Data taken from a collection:
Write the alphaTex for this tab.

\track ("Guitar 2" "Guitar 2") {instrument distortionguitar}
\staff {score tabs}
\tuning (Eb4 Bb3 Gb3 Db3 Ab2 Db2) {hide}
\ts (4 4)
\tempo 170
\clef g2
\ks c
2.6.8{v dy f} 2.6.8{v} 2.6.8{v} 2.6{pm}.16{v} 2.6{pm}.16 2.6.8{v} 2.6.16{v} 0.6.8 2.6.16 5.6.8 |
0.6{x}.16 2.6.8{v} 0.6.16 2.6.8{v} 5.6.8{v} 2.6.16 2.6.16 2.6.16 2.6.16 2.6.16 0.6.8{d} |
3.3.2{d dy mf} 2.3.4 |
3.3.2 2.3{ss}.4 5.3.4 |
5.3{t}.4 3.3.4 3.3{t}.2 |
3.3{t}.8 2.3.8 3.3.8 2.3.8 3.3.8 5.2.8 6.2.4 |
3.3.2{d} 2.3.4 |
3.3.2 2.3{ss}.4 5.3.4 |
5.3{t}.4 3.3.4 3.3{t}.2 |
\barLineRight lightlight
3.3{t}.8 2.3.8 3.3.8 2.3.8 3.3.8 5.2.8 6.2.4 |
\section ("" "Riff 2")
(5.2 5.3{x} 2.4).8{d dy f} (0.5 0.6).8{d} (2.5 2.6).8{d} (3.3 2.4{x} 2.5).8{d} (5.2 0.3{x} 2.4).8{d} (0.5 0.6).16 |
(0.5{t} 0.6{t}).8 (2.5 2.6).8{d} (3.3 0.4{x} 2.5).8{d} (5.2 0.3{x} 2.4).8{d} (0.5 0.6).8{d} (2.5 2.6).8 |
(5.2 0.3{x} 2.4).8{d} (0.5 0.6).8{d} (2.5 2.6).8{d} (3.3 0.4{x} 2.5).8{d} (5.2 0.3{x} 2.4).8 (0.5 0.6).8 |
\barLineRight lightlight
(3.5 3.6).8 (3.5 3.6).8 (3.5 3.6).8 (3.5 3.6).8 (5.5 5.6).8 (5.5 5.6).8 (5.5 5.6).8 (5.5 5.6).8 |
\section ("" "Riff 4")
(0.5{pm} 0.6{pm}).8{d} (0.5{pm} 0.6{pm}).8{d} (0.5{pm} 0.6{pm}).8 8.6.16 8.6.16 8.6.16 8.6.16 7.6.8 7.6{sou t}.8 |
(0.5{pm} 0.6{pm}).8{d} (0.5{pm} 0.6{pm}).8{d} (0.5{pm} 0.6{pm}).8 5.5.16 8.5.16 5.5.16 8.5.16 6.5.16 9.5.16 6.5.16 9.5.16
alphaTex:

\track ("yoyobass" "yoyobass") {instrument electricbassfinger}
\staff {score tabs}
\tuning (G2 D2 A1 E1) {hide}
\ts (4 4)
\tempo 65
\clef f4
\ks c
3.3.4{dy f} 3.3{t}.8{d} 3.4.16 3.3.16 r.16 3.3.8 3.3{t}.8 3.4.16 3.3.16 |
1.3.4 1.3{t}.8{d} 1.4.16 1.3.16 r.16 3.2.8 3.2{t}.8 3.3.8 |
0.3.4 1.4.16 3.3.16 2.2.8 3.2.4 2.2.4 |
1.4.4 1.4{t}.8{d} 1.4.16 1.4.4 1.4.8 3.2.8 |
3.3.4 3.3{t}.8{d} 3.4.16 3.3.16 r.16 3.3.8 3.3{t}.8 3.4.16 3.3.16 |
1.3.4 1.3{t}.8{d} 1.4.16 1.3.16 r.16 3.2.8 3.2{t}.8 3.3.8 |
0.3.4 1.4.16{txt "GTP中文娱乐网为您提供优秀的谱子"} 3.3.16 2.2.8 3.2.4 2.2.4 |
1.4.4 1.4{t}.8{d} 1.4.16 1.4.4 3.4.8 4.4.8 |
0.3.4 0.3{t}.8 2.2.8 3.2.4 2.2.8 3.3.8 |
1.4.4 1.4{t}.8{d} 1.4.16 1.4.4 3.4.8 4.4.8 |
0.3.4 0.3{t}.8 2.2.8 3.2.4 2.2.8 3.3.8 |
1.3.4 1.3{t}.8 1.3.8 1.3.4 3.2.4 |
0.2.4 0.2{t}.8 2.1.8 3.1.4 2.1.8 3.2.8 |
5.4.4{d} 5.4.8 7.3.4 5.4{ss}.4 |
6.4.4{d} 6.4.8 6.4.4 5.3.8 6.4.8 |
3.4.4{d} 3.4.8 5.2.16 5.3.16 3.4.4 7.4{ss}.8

▶ Objective
Report, in full, each line in the records above that contains the string "alphaTex".

▶ Reply to the exercise
Write the alphaTex for this tab.
alphaTex:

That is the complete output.